++++ Extracted information ++++
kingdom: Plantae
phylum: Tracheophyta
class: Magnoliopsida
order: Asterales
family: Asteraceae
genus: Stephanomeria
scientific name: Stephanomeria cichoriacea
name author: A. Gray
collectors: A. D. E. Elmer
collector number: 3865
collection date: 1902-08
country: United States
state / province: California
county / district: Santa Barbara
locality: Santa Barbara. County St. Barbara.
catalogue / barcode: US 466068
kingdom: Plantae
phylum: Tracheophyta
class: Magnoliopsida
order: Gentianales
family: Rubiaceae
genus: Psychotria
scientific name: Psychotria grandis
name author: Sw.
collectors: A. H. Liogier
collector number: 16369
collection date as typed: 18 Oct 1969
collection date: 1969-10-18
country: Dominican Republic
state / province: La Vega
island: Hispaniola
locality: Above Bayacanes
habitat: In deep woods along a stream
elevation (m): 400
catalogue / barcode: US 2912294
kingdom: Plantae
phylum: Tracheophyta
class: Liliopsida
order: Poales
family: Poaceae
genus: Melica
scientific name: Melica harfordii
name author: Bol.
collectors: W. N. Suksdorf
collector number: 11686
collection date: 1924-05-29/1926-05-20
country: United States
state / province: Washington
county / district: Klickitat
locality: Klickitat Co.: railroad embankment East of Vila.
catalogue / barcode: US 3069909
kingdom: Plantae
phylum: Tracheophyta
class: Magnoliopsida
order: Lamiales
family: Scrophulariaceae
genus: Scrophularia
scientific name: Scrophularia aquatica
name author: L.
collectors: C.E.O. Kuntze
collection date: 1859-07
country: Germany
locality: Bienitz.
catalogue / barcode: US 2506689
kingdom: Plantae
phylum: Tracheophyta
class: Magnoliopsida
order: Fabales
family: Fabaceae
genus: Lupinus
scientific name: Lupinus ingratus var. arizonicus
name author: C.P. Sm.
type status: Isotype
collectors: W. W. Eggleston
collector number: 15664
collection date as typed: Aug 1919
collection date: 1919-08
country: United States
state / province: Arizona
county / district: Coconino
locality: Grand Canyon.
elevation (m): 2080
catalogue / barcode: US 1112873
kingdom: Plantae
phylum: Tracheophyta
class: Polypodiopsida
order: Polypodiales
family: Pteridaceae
++++
Pick out every line of the material above that contains the string "order", matching case exactly.

**Solution for this task:**
order: Asterales
order: Gentianales
order: Poales
order: Lamiales
order: Fabales
order: Polypodiales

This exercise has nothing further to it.